Derivative of \[e^{2x}\] ?

Answer 1

Hint: In this question , we need to find the derivative of \[e^{2x}\] . Mathematically, a derivative is defined as a rate of change of function with respect to an independent variable given in the function. The term differentiation is nothing but it is a process of determining the derivative of a function at any point. With the help of the derivative chain rule, we can find the derivative of \[e^{2x}\].
Chain rule :
Chain rule is the derivative of the composite function which is the product of the derivative of the first function and derivative of the second function of the composite function. The use of chain rule is to find the derivative of the composite function.
\[\dfrac{dy}{{dx}} = \dfrac{{du}}{{dx}} \times \dfrac{{dy}}{{du}}\]
Where, \[\dfrac{{dy}}{{dx}}\ \] is the derivative of \[y\] with respect to \[x\]
\[\dfrac{{du}}{{dx}}\ \] is the derivative of u with respect to \[x\]
\[\dfrac{{dy}}{{du}}\] is the derivative of \[y\] with respect to \[u\]
Derivative formulae used :
1. \[\dfrac{d}{{dx}}\left( x \right) = 1\]
2. \[\dfrac{d}{{dx}}\left( e^{x} \right) = e^{x}\]

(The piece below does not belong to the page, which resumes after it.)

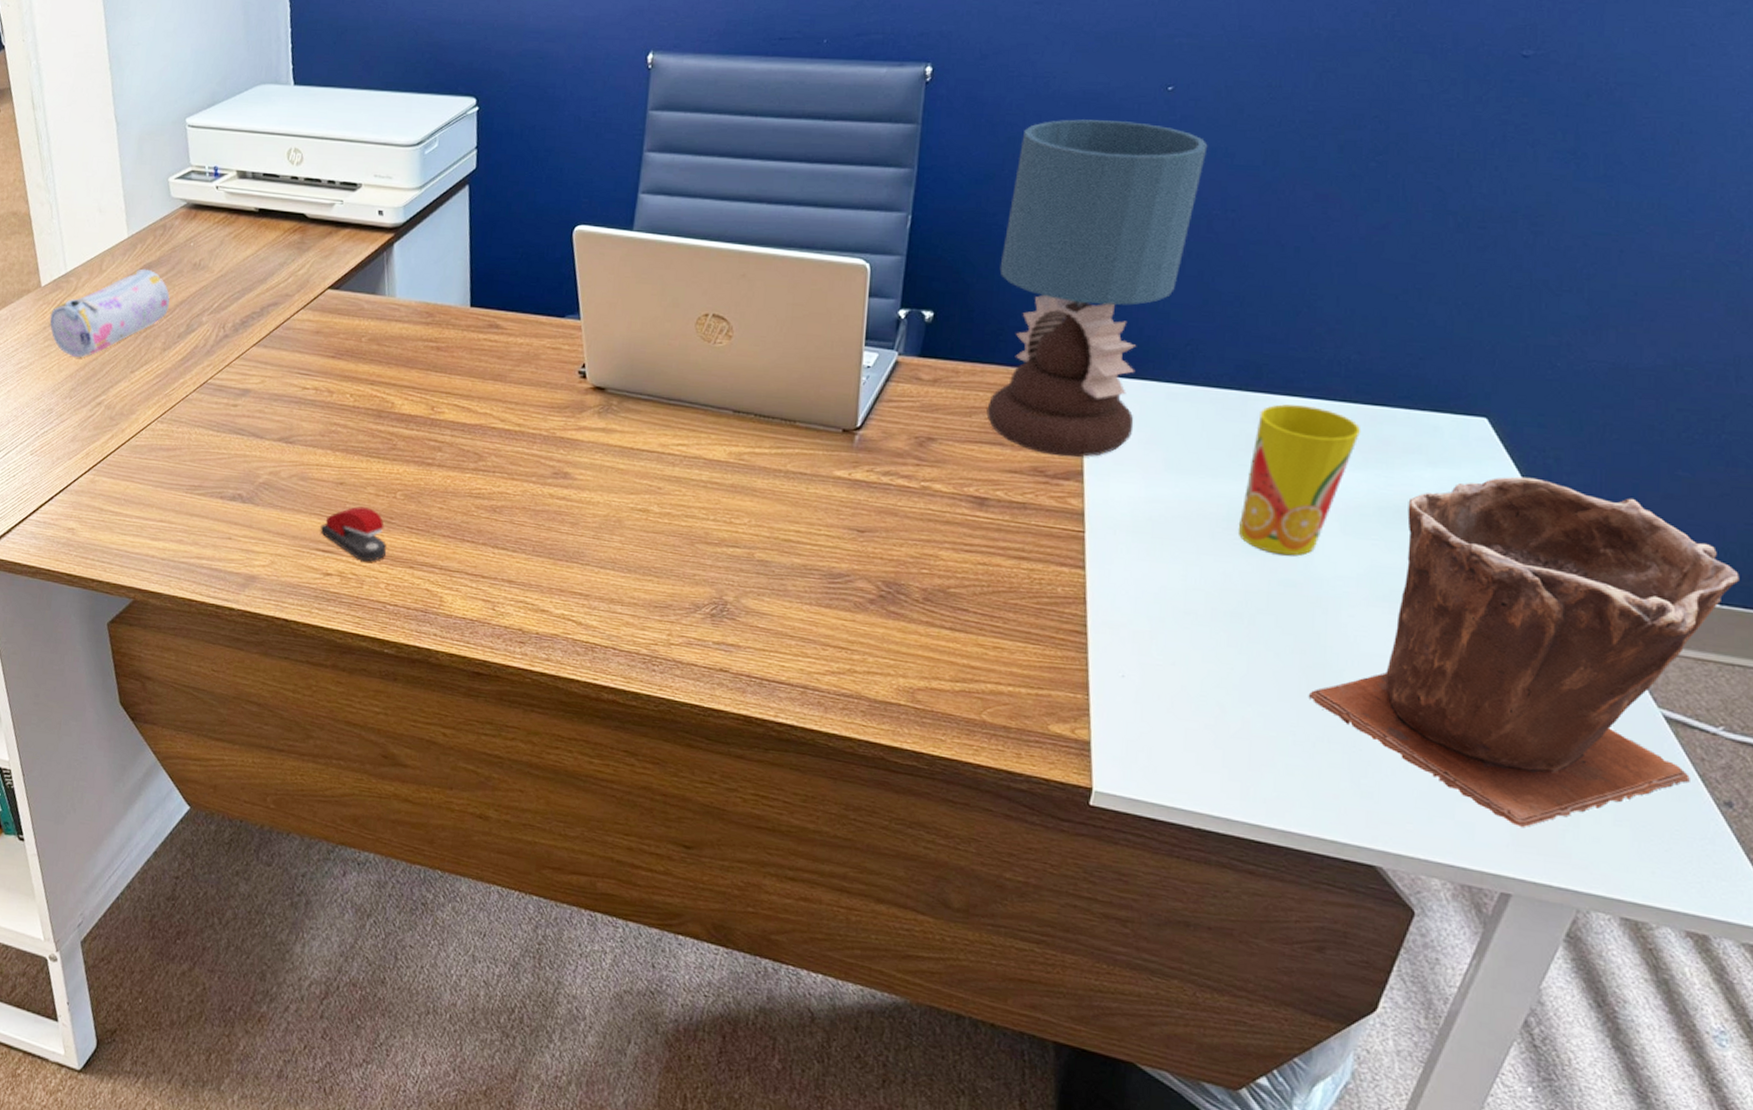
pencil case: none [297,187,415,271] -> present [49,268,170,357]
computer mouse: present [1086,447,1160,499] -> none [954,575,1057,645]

Complete step by step solution:
Given, \[e^{2x}\]
Let us consider \[y = e^{2x}\ \]
Here we will chain rule to find the derivative of \[e^{2x}\] .
Chain rule :
\[\dfrac{dy}{{dx}} = \dfrac{{du}}{{dx}} \times \dfrac{{dy}}{{du}}\]
\[\Rightarrow y = e^{2x}\]
Let us consider \[2x = u\]
\[\Rightarrow u = 2x\]
We get, \[y = e^{u}\]
First we can differentiate \[u\],
\[u = 2x\]
Differentiating both sides with respect to \[x\] ,
We get,
\[\Rightarrow\dfrac{d}{{dx}}\left( u \right) = \dfrac{d}{{dx}}\left( 2x \right)\]
By taking the constant outside,
\[\Rightarrow\dfrac{d}{{dx}}\left( u \right) = 2\dfrac{d}{{dx}}\left( x \right)\]
We know that \[\dfrac{d}{{dx}}\left( x \right) = 1\]
Thus we get, \[\dfrac{{du}}{{dx}} = 2\]
Now we need to differentiate \[y = e^{u}\]
Differentiating both sides with respect to \[u\],
\[\Rightarrow\dfrac{d}{{du}}\left( y \right) = \dfrac{d\left( e^{u} \right)}{{du}}\]
We know that \[\dfrac{d}{{dx}}\left( e^{x} \right) = e^{x}\]
Thus we get, \[\dfrac{{dy}}{{du}} = e^{u}\]
By substituting the values in the chain rule formula,
\[\Rightarrow\dfrac{dy}{{dx}} = \dfrac{{du}}{{dx}} \times \dfrac{{dy}}{{du}}\]
Here, \[\dfrac{{du}}{{dx}} = 2\] and \[\dfrac{{dy}}{{du}} = e^{u}\]
We get,
\[\Rightarrow\dfrac{{dy}}{{dx}} = 2 \times e^{u}\]
By substituting \[u = 2x\] ,
We get,
\[\dfrac{dy}{{dx}} = 2e^{2x}\]
Thus we get the derivative of \[e^{2x}\] is \[2e^{2x}\]
The derivative of \[e^{2x}\] is \[2e^{2x}\]

Note: Mathematically, derivative helps in solving the problems in calculus and in differential equations. The derivative of \[y\] with respect to \[x\] is represented as \[\dfrac{{dy}}{{dx}}\]. Here the notation \[\dfrac{{dy}}{{dx}}\] is known as Leibniz's notation . In derivation, there are two types of derivative namely first order derivative and second order derivative. A simple example for a derivative is the derivative of \[x^{3}\] is \[3x\] . Derivative is applicable in trigonometric functions also.